I use TSS to ensure I'm training enough but not being excessive and risking injury.

Last weekend I raced on Saturday (50 minute crit), then went home an re-roofed part of the house. The roofing project was massively harder than expected due to rotting plywood and other factors. 8 hours of roofing on Saturday and another 4 on Sunday. Up and down the ladder carrying tools/materials (felt, rolled roofing, 5 gallon adhesive, etc), whole body effort to rip off the old shingles, and basically non-stop deep squats.

My legs were sore on Sunday before we started the second round, rigor mortis set in before dinner, and I could barely walk on Monday. Still very sore on Tuesday, did a recovery ride, hard to turn the pedals. Finally some relief on Wednesday, though still sore.
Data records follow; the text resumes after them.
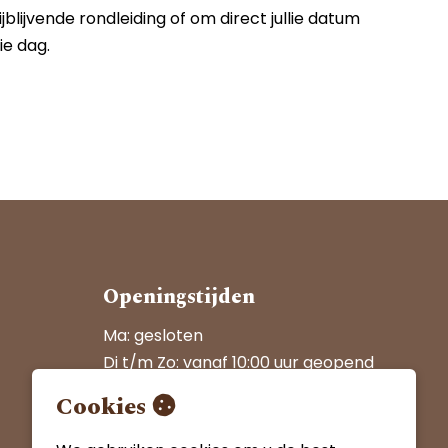
blijvende rondleiding of om direct jullie datum
ie dag.
Openingstijden
Ma: gesloten
Di t/m Zo: vanaf 10:00 uur geopend
1e en 2e kerstdag gesloten
Cookies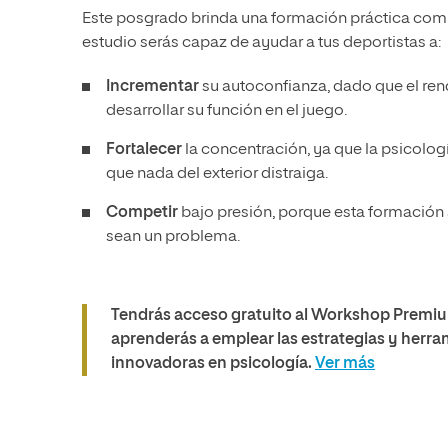
Este posgrado brinda una formación práctica comple
estudio serás capaz de ayudar a tus deportistas a:
Incrementar
su autoconfianza, dado que el ren
desarrollar su función en el juego.
Fortalecer
la concentración, ya que la psicologí
que nada del exterior distraiga.
Competir
bajo presión, porque esta formación a
sean un problema.
Tendrás acceso gratuito al Workshop Premium 
aprenderás a emplear las estrategias y herram
innovadoras en psicología.
Ver más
I put 30 TSS per hour for Saturday's roofing effort, but that's 240TSS. My legs were MASSIVELY more sore than after any bike riding/training/racing I've ever done including 100 mile events. But 240 seems like a lot. Another 120TSS for Sunday and I now have big spike in my ATL.
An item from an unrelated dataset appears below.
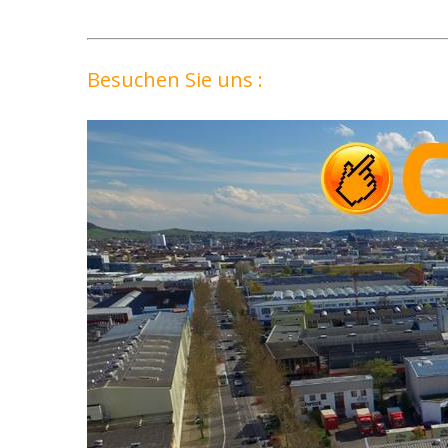
Besuchen Sie uns :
Sometimes I run 2 or 3 miles and typically put in 1 TSS per minute of running. I don't like running, it's infrequent, and doesn't affect my ATL or CTL much.

Any thoughts on TSS for roofing? Running?


----------



## asgelle (Apr 21, 2003)

multirider said:


> my legs were sore on sunday before we started the second round, rigor mortis set in before dinner, ...


r.i.p.


----------



## kbiker3111 (Nov 7, 2006)

Unfortunately, this is a limitation of TSS. Since you get a negligible fitness boost from roofing, you can't add much TSS to represent the fatigue from the physical labor, otherwise you would see a large artificial boost in CTL for the next few weeks. 

If this is a one time thing, just go easy this week and accept the dip in atl. If you do a lot of physical work on a regular basis, consider ditching atl and tsb as a representation of fatigue and freshness.


----------



## multirider (Nov 5, 2007)

You're probably right. Having a sharp spike in my ATL for a roofing job does not represent an increase in training or fitness for biking and that's what I'm using WKO for. I was thinking the dip that resulted from the 50 minute crit on Saturday and no biking on Sunday was not representative of my weekend. But really, from a biking standpoint, it was. Putting 240 TSS is wishful thinking. Thanks for the reality check.


----------